(Task a): Copy the entries from the line containing "Which category has" through the line containing "After their last", without changing anything.

Supplied text Start Marker

Federal Budget 2021/22 – For Superannuation
26 May 2021

Federal Budget 2021/22 – For Superannuation

3. Superannuation Related Changes

3.1 Removing The Work Test For Voluntary Contributions

The Government has announced that it will allow individuals aged 67 to 74 years (inclusive) to make or receive non-concessional contributions (including under the bring-forward rule) and salary sacrifice contributions without meeting the work test, subject to existing contribution caps. Individuals aged 67 to 74 years (inclusive) will still have to meet the work test to make personal deductible contributions.

The measure will have effect from the start of the first income year after Royal Assent of the enabling legislation, which the Government expects to have occurred prior to 1 July 2022.

Currently, individuals aged 67 to 74 years (inclusive) can only make voluntary contributions (both concessional and non-concessional) to their superannuation fund, or receive contributions from their spouse, if they satisfy the work test (subject to a limited work test exemption). Generally, to satisfy the work test, an individual must be working for at least 40 hours over a period of not more than 30 consecutive days in the income year the relevant contribution is made.

Removing the requirement to meet the work test when making non-concessional or salary sacrifice contributions will simplify the rules governing superannuation contributions and will increase flexibility for older Australians to save for their retirement through superannuation.

3.2 Reducing the age limit for downsizer contributions

The Government will reduce the age limit from which downsizer contributions can be made by eligible individuals, from 65 to 60 years of age. The measure will have effect from the start of the first income year after Royal Assent of the enabling legislation, which the Government expects to have occurred prior to 1 July 2022.

The downsizer contribution allows eligible individuals to make a one-off, after-tax contribution to their superannuation fund, of up to $300,000 per person, following the disposal of an eligible dwelling, where certain conditions are satisfied. Under the current requirements, an individual must be at least 65 years of age at the time of making the relevant contribution, for the contribution to qualify as a downsizer contribution.

Supplied text End Marker

(Task b): According to the superannuation budget summary, what is the most a person can contribute as a downsizer contribution?

Data to process Start Marker

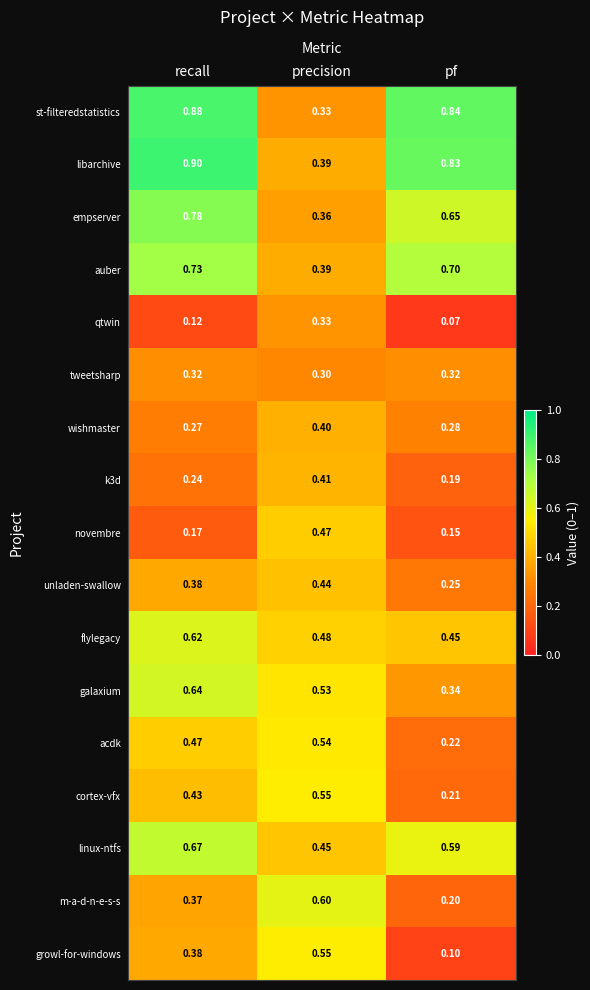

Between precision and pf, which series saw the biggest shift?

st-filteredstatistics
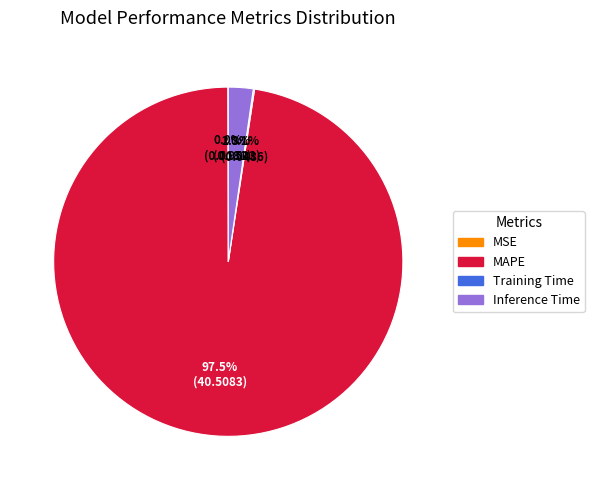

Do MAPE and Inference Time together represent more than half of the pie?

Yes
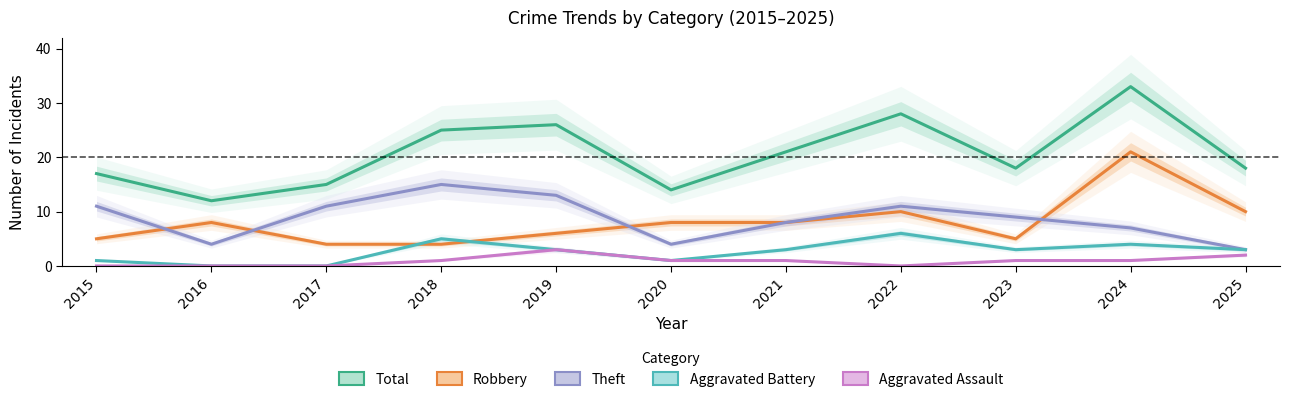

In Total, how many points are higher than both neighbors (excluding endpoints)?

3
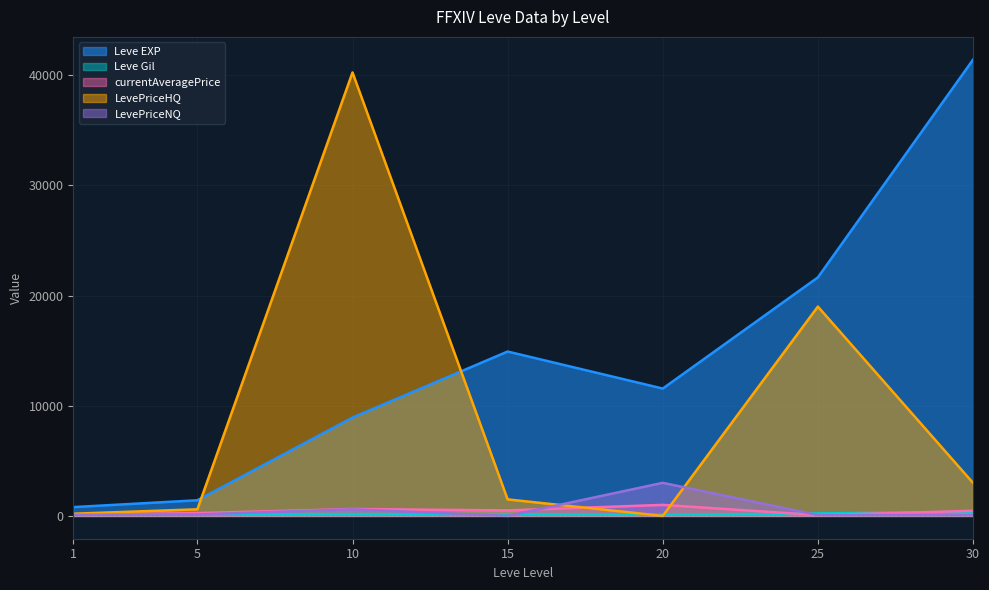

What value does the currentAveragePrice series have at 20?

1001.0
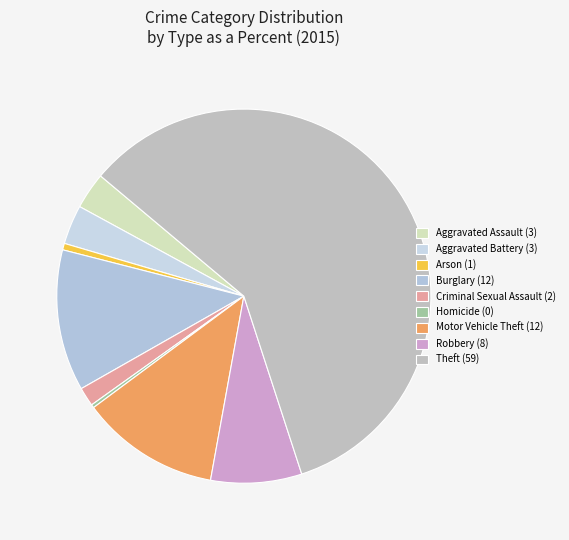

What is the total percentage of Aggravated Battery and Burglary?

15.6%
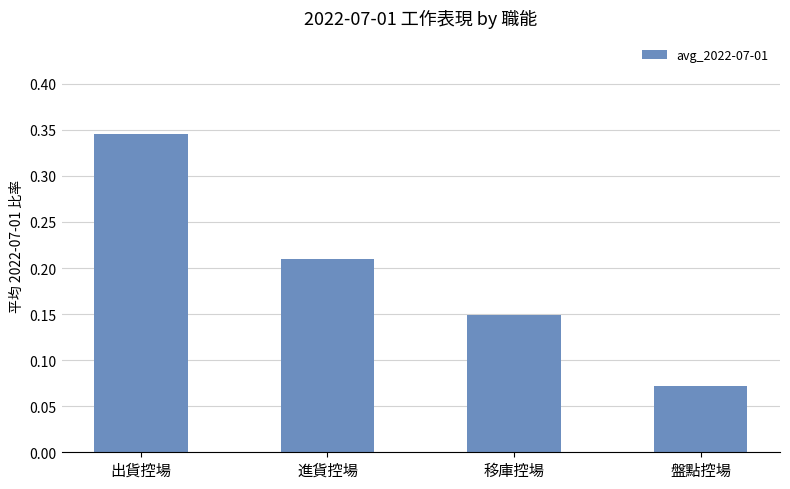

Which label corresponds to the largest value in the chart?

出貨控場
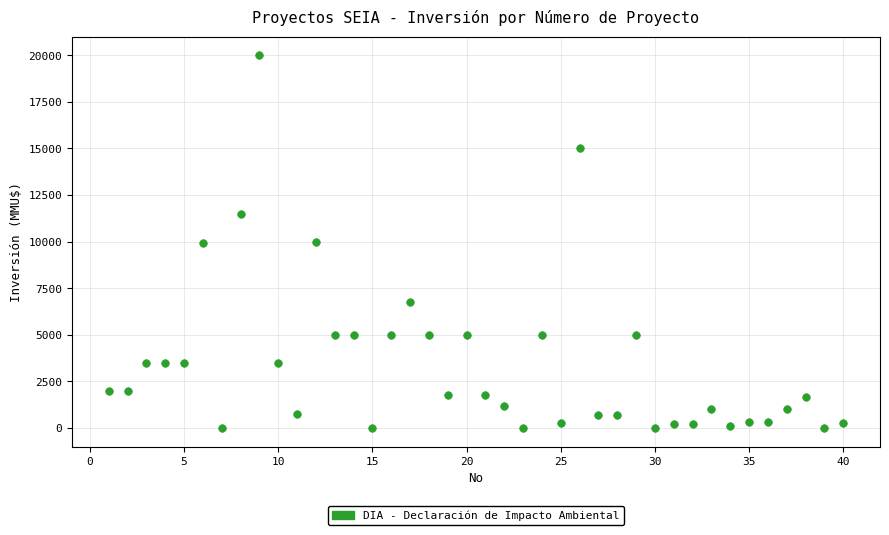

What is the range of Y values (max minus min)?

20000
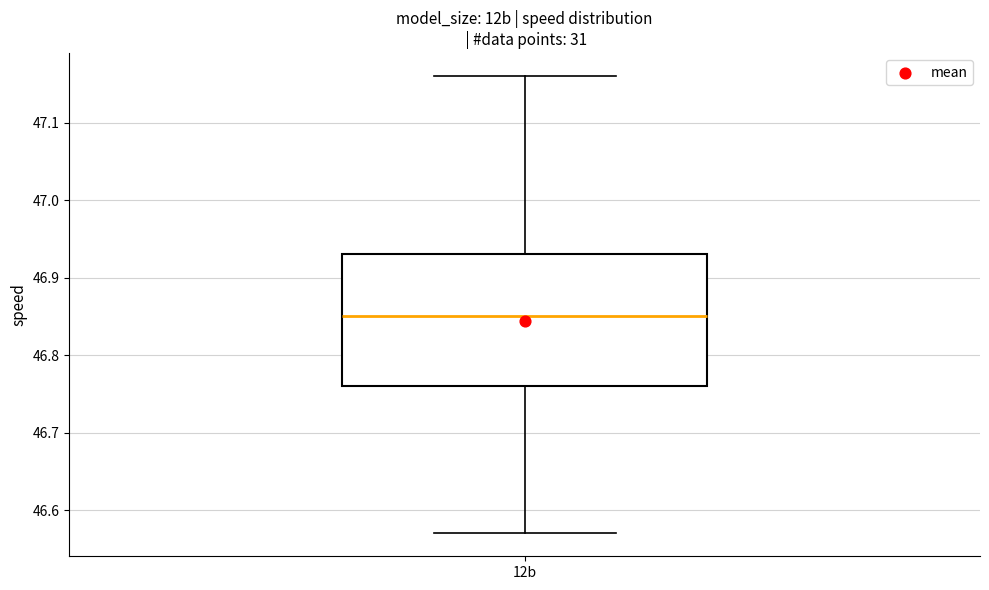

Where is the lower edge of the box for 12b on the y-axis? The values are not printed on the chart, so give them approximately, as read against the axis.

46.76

Data to process End Marker
Data to process Start Marker

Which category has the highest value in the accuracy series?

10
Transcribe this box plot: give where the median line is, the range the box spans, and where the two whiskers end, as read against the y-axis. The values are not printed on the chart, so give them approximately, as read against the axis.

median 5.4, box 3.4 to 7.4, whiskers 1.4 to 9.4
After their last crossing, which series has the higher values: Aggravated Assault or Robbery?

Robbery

Data to process End Marker
Data to process Start Marker

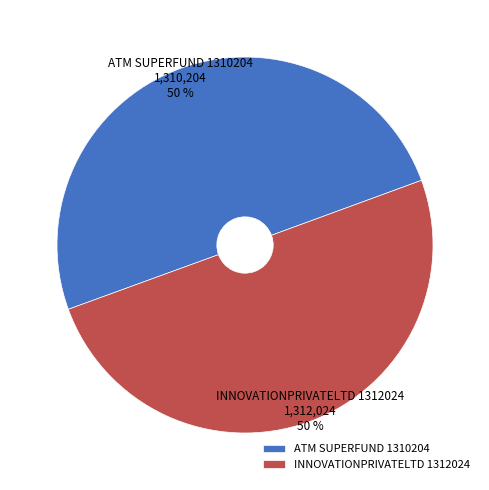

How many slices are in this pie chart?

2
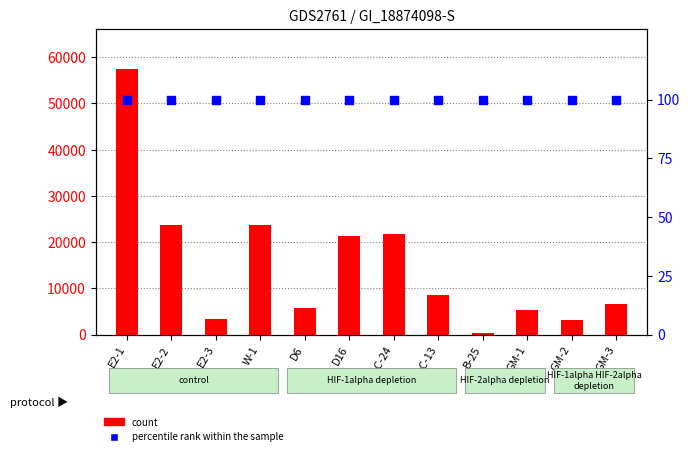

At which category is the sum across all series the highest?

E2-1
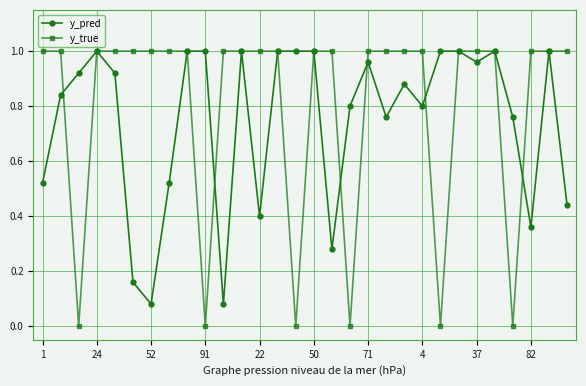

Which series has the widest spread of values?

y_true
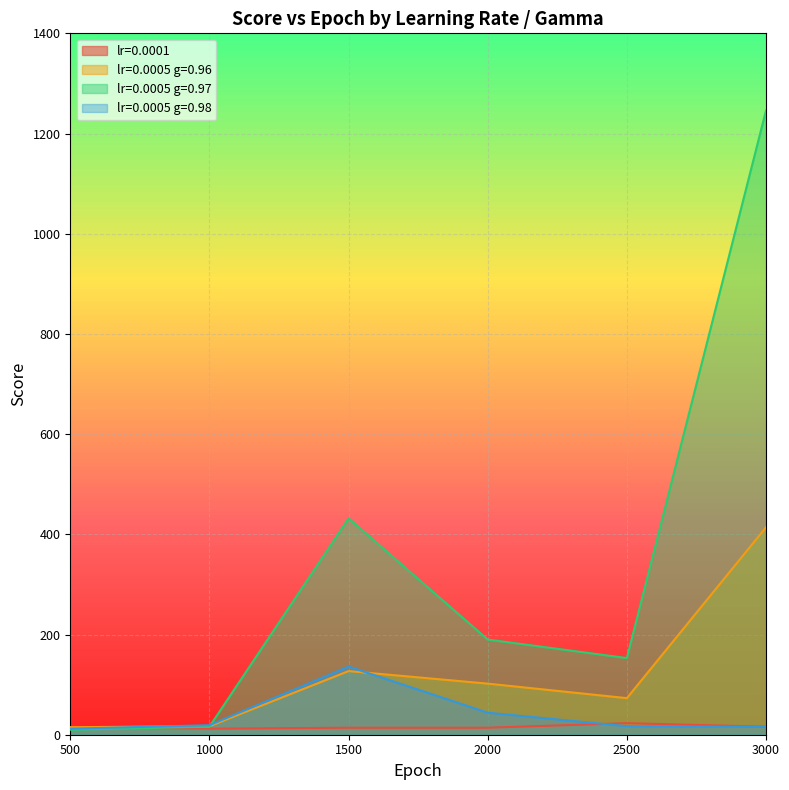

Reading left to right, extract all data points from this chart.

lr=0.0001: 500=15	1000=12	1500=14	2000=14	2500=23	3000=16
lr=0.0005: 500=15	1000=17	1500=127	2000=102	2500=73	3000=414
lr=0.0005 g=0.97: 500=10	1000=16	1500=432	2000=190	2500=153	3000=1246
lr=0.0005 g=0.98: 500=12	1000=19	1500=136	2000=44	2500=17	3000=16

Data to process End Marker

(Task output a):
Which category has the highest value in the accuracy series?

10
Transcribe this box plot: give where the median line is, the range the box spans, and where the two whiskers end, as read against the y-axis. The values are not printed on the chart, so give them approximately, as read against the axis.

median 5.4, box 3.4 to 7.4, whiskers 1.4 to 9.4
After their last crossing, which series has the higher values: Aggravated Assault or Robbery?

(Task output b): Up to $300,000 per person.